Other issues (You know how your game works and can work it out as you go along, but here's what I've been doing)

- Each square equates to about 10' of movement. If it's a dungeon, give the old "left or right?!" whenever people run far enough to reach an intersection/door. It's generally assumed that people are fleeing (and pursuing) towards the most obvious exit point. Also useful when it comes to ranged weapons.
- Fleeing people roll first, then pursuers. Animalistic pursuers fall upon the first person in their path, more intelligent pursuers might leave one of their number to tie up prey and keep chasing.
- People can run in either direction.
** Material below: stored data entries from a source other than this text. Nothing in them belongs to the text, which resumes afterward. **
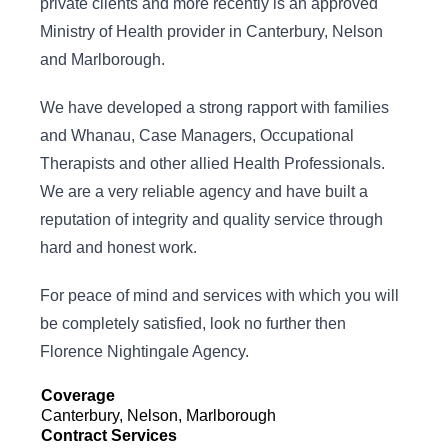
private clients and more recently is an approved
Ministry of Health provider in Canterbury, Nelson
and Marlborough.
We have developed a strong rapport with families
and Whanau, Case Managers, Occupational
Therapists and other allied Health Professionals.
We are a very reliable agency and have built a
reputation of integrity and quality service through
hard and honest work.
For peace of mind and services with which you will
be completely satisfied, look no further then
Florence Nightingale Agency.
Coverage
Canterbury, Nelson, Marlborough
Contract Services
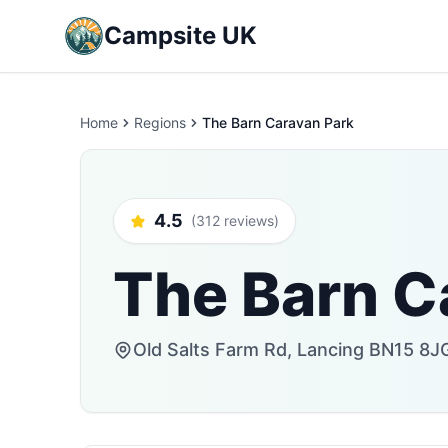
Campsite UK
Home
Regions
The Barn Caravan Park
4.5
(312 reviews)
The Barn C
Old Salts Farm Rd, Lancing BN15 8J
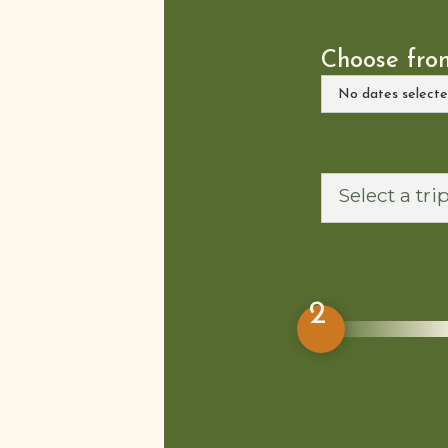
Choose from
2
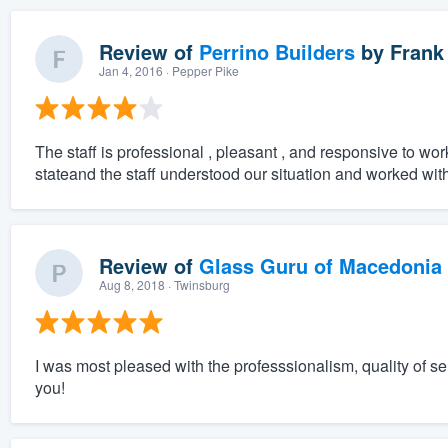
Review of
Perrino Builders
by
Frank
Jan 4, 2016
· Pepper Pike
The staff is professional , pleasant , and responsive to wor
stateand the staff understood our situation and worked with
Review of
Glass Guru of Macedonia
Aug 8, 2018
· Twinsburg
I was most pleased with the professsionalism, quality of 
you!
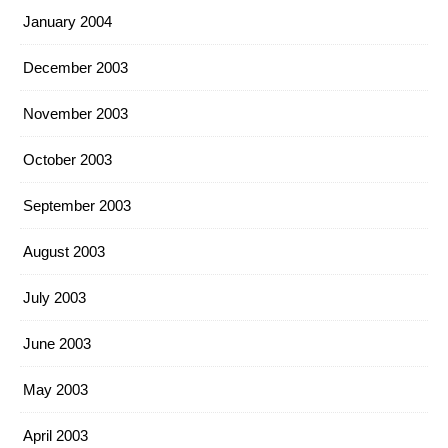
January 2004
December 2003
November 2003
October 2003
September 2003
August 2003
July 2003
June 2003
May 2003
April 2003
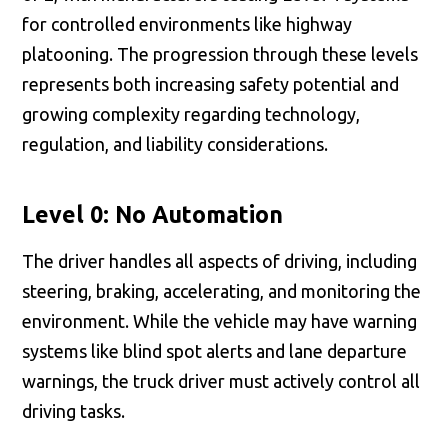
for controlled environments like highway
platooning. The progression through these levels
represents both increasing safety potential and
growing complexity regarding technology,
regulation, and liability considerations.
Level 0: No Automation
The driver handles all aspects of driving, including
steering, braking, accelerating, and monitoring the
environment. While the vehicle may have warning
systems like blind spot alerts and lane departure
warnings, the truck driver must actively control all
driving tasks.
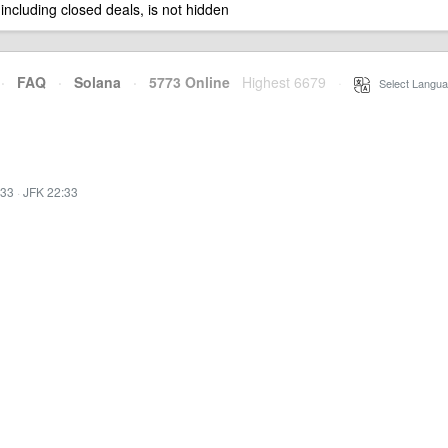
 including closed deals, is not hidden
·
FAQ
·
Solana
·
5773 Online
Highest 6679
·
Select Langua
:33
·
JFK 22:33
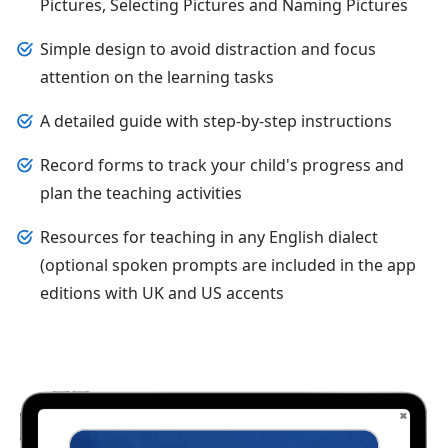
Pictures, Selecting Pictures and Naming Pictures
Simple design to avoid distraction and focus
attention on the learning tasks
A detailed guide with step-by-step instructions
Record forms to track your child's progress and
plan the teaching activities
Resources for teaching in any English dialect
(optional spoken prompts are included in the app
editions with UK and US accents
This might come in handy if they're running back to save a friend.
- If you roll low/high or hit a snake/ladder, feel free to invent why that happened. "I tripped on a tree root!" or "I scampered up a tree!" are opposing examples.



Unexpected but welcome effects of using Snakes and Ladders to model pursuit

- Everything is fucking chaos in the first round of pursuit. Things start to even out once the laws of averages begin to assert themselves and people get into a rhythm.
- Everyone understands what's going on, even newbies.
- People can evade via snakes and head back towards the starting point, splitting the party in a way that feels natural.
- Big groups are less likely to escape easily than small groups. Some idiot is going to roll a 1 as they try to escape, and suddenly everyone else is wondering whether they should run back to help.